Sure enough, moments after we sent this out we learned that Citi magically beats consensus EPS of $1.05, reporting a non-GAAP number of $1.24. The only problem: reported GAAP EPS was a laughable $0.03. Where did the bulk of the company’s net income come from? Why the “one-time, non-recurring charge” of course: $1.21 of the $1.24 in Citi EPS was thanks to the “punishment” the government just served it with.

And since Wall Street, all of it in the same boat as well, does not care about actual numbers based in reality, but merely pro forma adjustments, such as this one which was a kitchen sink addback for Citi, allowing it to generate $3.8 billion in pro forma “Net Income” when in reality none of this is an actual cash flow item, and certainly does not benefit the balance sheet, Citi stock is now a solid 3% higher on, well, magic!

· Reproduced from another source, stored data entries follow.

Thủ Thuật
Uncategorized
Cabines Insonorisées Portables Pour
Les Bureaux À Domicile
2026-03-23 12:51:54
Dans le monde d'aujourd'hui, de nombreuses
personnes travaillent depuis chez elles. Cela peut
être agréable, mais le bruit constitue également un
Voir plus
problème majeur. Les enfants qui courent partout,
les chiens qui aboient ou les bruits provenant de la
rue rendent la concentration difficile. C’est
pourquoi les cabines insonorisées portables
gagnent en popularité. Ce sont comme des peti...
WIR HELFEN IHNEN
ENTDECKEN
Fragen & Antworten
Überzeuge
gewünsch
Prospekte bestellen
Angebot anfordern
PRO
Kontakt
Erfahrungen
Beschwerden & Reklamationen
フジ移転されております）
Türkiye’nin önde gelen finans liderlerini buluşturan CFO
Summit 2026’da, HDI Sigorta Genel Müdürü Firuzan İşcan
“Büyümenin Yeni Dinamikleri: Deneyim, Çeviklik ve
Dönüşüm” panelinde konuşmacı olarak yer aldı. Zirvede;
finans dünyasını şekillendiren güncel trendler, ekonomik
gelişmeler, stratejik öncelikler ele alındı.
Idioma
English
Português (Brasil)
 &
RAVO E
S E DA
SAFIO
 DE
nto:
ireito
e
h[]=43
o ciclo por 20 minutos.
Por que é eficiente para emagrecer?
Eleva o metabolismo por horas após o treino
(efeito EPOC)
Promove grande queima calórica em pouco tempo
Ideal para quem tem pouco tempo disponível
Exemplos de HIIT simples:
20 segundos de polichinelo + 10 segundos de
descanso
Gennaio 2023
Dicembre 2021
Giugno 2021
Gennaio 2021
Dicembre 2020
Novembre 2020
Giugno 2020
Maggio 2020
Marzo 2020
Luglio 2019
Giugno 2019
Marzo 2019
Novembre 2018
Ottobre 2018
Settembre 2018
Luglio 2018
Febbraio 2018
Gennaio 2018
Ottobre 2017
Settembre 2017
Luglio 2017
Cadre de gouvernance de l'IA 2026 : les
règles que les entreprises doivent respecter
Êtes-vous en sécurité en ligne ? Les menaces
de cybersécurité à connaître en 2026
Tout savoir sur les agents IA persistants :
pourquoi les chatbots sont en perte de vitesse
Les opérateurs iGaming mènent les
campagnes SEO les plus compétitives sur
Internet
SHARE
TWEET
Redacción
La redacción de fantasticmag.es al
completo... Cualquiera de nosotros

In reality what happened: Citi’s revenues dipped 4%, and 5% for Citicorp excluding Citi Holdings.

 

But the real slaughter appears when one looks at the bank’s core operations. First, consumer banking, where we see that Retail Banking cratered 26% Y/Y to $1.2 billion due to “lower mortgage refinancing activity

Maybe at least the bank’s Net Interest Margin rose to compensate for the loss in volume? Nope. At 2.87% this was the lowest NIM since Q3 2013.

Ok fine, everyone knows that in the new normal banks no longer lend: they are merely FDIC insured FICC and equity trading desks. So how did trading revenues look? In a word, abysmal! As the table below shows, equity market revenues crarted 25% Q/Q and 26% Y/Y while the all important FICC was down 12% Y/Y and a whopping 22% Q/Q. The scapegoat? “Fixed Income Markets down 12% YoY on historically low volatility and decline in volumes… Equity Markets down 26% YoY and 25% QoQ reflecting lower client activity and weak trading performance in EMEA.”

In other words, aside from mortgage activity and trading, Citi is doing just great. Sure enough, the piggybank which banks use every quarter to pad earnings performed quite well: as the company reported, in Q2 about $700 million in “Net Income” was the result of loan loss reserve releases, $23 million more than a quarter ago, when bank after bank promised they would taper abusing reserve release as a source of Net Income. It also goes without saying that absent this traditional gimmick, Citi’s Gaap EPS of $0.03 would have been wildly negative.

Finally, perhaps at least the company is seeing something better in the numbers above than us, and is preparing for that imminent revenue surge by way of boosting hiring and expanding its labor force? Nope.